The Best of The RGOC Podcasts

Tuesday, February 19, 2013

A Relative Position

It had been a wonderfully enjoyable and romantic trip. The past year had been very good to Helena and Stanford Clayton Sr. They both had so much to be grateful for; as a couple and as individuals. Their marriage had gone through a severe trial as a result of a variety of contributing factors that conspired them to ultimate ruination. But, by the mercy of God, and divine intervention the marriage had survived and not only merely survived...it was thriving and they had never been so happy. It was almost like they rediscovered each other and recognized that they were two people independent of each other; yet still a couple.

In other words, after many years of ignoring the critical signs of marital breakdown, and refusing to address the problem areas of their marriage, Helena and Stanford were tremendously blessed to salvage the remains of a tortured and disintegrating union. After the domestic disturbance they experienced, no one expected them to be able to carry on. The almost total meltdown of them as a married couple had literally been a saving grace.

All of their children and grandchildren were prospering nicely with the exception of Myranda. Myranda Clayton Rice was the middle child, and quite frankly she was the one least expected to be the problem child. If Helena and Stanford would have had to name a child out of the three offspring, it would have been Stanford Jr., (the oldest) that would have been expected to ...well...have issues. Myranda and her husband Palmer had lost quite a bit of money a few years back in a pyramid scheme. Probably one of Palmer's biggest faults was his love of money. He was always looking for ways to turn an easy buck, and not all of these avenues had been exactly above board. His real vice was when he dragged his wife into it and convinced her to invest some of her own private funds into whatever cockamamie thing he was up to at the moment. And at that particular moment, he was into the so-called fast easy money making pyramid scheme.

Myranda knew it was the wrong thing to do when she married Palmer Rice, but she was hell bent on defying her parents. At the end of a brief courtship (she and Palmer dated for six weeks before getting married) they ran off to tie the knot to the dismay and the disappointment of both sets of parents. Palmer bore the brunt of the burden of the illegal scam, and subsequently the worst of the punishment that had been doled out to the four scammers. Philip Dover and Connor Woods were partners in crime with Palmer and had both received the same sentence. Jacob Hearn (who was married to Myranda's sister Regina) and also a pyramid partner had gotten off with the lightest of the sentences. He had to serve three years in a minimum security facility that was more of a "state run country club" than a correctional facility, but whereas he may have gotten off lightly as far as the law was concerned, his ultimate cost came at the dissolution of his marriage. Regina Hearn sued him for divorce the day he went off to "prison" and promptly put him out of her life.

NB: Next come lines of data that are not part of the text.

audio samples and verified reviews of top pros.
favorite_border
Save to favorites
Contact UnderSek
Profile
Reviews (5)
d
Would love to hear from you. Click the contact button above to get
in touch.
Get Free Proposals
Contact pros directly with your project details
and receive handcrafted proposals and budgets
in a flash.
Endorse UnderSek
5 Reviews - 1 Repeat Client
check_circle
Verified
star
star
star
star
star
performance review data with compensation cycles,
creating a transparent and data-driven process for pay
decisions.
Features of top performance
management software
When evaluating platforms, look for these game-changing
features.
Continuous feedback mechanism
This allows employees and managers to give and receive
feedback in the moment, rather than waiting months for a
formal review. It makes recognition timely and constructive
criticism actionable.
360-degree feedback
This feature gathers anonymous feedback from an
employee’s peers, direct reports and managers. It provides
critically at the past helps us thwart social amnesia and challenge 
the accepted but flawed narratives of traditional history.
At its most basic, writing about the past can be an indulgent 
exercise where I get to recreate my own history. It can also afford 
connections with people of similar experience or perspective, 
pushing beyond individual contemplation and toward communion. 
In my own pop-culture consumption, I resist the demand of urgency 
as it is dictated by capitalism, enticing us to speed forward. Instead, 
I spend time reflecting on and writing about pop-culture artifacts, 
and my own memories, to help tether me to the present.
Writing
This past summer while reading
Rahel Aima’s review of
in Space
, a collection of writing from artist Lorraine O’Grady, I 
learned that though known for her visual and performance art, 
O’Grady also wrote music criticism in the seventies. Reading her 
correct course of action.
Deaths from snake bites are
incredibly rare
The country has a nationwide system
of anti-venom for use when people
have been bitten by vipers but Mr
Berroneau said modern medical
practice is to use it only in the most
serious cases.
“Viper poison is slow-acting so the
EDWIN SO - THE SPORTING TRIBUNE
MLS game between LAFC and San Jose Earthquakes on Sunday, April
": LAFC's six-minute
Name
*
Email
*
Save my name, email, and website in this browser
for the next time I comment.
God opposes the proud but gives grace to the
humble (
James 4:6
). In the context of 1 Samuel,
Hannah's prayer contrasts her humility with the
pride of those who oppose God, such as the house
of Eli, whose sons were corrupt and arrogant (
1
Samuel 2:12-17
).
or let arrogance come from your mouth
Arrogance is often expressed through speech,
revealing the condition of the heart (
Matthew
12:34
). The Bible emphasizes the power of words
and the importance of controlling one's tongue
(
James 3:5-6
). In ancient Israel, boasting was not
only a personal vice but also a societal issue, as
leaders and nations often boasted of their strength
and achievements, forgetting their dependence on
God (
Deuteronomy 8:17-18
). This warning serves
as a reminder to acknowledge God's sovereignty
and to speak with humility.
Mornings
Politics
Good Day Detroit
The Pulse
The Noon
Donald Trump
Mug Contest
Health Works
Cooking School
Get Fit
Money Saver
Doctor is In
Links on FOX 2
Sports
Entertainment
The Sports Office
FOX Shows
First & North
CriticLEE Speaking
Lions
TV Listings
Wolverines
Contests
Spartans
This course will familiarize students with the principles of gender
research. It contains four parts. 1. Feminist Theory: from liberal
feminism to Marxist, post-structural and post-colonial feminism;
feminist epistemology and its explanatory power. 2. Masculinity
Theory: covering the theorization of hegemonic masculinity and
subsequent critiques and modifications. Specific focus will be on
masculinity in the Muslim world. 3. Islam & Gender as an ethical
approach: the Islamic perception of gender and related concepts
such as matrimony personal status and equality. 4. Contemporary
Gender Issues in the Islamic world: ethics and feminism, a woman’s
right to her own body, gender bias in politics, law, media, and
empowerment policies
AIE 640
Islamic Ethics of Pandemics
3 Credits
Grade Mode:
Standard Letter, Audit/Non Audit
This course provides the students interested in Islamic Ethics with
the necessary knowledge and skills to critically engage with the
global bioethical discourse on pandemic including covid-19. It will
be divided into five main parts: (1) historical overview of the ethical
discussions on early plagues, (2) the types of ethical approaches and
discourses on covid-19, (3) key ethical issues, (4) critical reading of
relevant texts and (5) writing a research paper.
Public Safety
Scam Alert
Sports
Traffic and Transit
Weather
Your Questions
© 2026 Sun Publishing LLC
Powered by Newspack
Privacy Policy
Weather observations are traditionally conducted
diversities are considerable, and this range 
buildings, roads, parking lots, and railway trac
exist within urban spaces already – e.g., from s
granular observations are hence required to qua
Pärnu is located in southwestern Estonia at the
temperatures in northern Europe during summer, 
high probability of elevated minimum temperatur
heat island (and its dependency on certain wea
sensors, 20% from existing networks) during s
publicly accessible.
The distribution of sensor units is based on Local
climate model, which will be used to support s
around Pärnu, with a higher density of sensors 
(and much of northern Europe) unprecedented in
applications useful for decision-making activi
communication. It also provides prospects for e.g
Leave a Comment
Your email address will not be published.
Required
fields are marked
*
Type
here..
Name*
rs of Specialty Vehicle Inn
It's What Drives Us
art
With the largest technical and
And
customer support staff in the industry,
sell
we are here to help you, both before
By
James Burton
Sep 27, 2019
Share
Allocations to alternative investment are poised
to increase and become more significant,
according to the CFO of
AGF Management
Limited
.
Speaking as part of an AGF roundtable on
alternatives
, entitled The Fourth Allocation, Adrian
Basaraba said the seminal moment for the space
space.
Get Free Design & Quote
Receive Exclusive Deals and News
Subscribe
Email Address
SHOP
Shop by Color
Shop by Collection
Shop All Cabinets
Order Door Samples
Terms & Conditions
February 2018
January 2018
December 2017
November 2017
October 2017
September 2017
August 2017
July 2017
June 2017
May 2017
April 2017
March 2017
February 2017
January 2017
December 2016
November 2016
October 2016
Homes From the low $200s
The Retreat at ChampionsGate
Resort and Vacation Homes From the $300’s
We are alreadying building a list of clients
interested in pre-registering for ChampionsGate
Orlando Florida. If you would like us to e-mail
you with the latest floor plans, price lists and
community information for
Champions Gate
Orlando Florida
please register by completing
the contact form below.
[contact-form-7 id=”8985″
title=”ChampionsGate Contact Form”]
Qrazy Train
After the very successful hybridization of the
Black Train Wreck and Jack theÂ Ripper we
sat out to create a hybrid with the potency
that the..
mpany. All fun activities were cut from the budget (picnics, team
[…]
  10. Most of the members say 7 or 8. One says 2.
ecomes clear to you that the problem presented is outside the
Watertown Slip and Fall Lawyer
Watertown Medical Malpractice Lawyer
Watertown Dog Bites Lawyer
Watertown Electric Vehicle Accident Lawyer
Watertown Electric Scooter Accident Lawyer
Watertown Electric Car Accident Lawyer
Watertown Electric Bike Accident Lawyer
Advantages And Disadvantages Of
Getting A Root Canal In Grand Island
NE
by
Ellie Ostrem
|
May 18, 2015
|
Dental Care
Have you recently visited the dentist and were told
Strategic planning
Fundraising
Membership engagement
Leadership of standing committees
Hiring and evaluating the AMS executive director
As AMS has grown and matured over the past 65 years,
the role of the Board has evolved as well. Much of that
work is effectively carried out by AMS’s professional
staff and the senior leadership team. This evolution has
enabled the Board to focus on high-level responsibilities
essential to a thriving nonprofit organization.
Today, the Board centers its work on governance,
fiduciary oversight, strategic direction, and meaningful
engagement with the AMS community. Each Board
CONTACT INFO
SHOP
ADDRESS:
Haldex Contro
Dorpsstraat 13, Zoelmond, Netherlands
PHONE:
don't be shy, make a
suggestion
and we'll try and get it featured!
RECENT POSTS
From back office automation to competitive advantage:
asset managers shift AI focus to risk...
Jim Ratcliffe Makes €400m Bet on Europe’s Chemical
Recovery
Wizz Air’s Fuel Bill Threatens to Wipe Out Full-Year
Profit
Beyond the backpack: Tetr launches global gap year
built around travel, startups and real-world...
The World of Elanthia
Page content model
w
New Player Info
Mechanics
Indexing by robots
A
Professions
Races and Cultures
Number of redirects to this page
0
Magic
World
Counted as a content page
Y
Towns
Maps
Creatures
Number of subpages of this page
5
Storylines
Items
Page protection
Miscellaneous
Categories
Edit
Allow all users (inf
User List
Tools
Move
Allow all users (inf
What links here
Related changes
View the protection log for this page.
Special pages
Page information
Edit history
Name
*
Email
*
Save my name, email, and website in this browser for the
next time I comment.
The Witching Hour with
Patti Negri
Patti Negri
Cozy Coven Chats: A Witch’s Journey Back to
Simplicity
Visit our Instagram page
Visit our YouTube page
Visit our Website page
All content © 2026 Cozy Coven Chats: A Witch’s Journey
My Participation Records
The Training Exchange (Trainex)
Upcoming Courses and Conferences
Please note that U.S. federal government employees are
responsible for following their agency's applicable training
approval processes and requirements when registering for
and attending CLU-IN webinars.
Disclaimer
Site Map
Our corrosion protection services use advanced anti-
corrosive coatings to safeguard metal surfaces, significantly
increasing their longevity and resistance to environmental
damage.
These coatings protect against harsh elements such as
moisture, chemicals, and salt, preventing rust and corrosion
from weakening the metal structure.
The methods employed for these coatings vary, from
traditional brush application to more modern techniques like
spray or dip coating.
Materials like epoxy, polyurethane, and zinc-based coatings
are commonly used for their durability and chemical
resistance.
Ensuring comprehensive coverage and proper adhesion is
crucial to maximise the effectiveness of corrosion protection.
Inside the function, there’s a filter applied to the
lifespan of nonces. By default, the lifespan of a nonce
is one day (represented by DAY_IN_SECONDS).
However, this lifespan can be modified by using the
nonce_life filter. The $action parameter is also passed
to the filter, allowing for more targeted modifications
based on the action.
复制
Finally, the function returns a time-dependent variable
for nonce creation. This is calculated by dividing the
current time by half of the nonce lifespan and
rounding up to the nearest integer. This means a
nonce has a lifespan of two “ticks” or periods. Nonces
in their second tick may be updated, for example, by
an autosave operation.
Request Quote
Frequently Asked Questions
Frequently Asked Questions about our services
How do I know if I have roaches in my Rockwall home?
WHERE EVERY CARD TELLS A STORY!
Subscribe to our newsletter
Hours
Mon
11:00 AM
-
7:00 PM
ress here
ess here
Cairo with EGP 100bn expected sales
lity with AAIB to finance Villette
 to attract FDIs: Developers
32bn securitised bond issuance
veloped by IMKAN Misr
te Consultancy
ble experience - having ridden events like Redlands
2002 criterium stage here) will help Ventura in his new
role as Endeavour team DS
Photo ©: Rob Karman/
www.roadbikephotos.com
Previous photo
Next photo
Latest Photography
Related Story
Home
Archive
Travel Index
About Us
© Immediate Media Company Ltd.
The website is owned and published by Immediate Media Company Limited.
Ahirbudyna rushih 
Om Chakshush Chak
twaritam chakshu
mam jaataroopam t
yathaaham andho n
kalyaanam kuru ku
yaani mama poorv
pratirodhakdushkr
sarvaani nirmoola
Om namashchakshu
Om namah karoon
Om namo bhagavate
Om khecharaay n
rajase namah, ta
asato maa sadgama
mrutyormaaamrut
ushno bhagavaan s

With the financial aid of her parents, she was able to make a fresh start for herself and her twin sons; Eric and Eli. Not only did she set out to recoup her losses (which she did) but she actually made more money through hard work and dedication than she had thought she would. While Regina pulled her life out of the toilet and handled her business like a woman, Myranda on the other hand, used the situation to dig herself further into a hole. Her two children Julia and Kirk were already disadvantaged by the fate of their father, and she only made it worse by just about abandoning them in pursuit of her own worldly pleasures, being selfish and feeling endowed at the same time. When Palmer went off to prison, Julia was only a year old, and Kirk was just turning three. Helena had kept them at her home for nearly a year, providing a full time nanny and giving them both the love and support her wayward daughter could not seem to find the time or the inclination to give.

Now, it is a few years later, and although Myranda has come a long ways from where she was at one time, there was still quite a bit of road remaining to travel. The most important thing to come from her rehabilitation was that she had reconciled to be a better mother to Julia and Kirk. She was making remarkable progress in that area, but her weakness for men was still her personal demon and a wound that didn't want to heal.

Stanford had rescued his beautiful, smart, sexy wife from being a mother of three adult children and grandmother to four lovely and wonderful kids. He took this wife and grandmother away for a long, relaxing vacation; but here's the thing...he left going on this vacation with his wife. He spent the vacation with his woman. His desire was to leave the wife behind and release the woman within to be free to be all that she could, would and should be during the two weeks they spent on the French Riviera. It was a great life and it was filled with doing incredible things.

They were blessed and would never, ever forget it.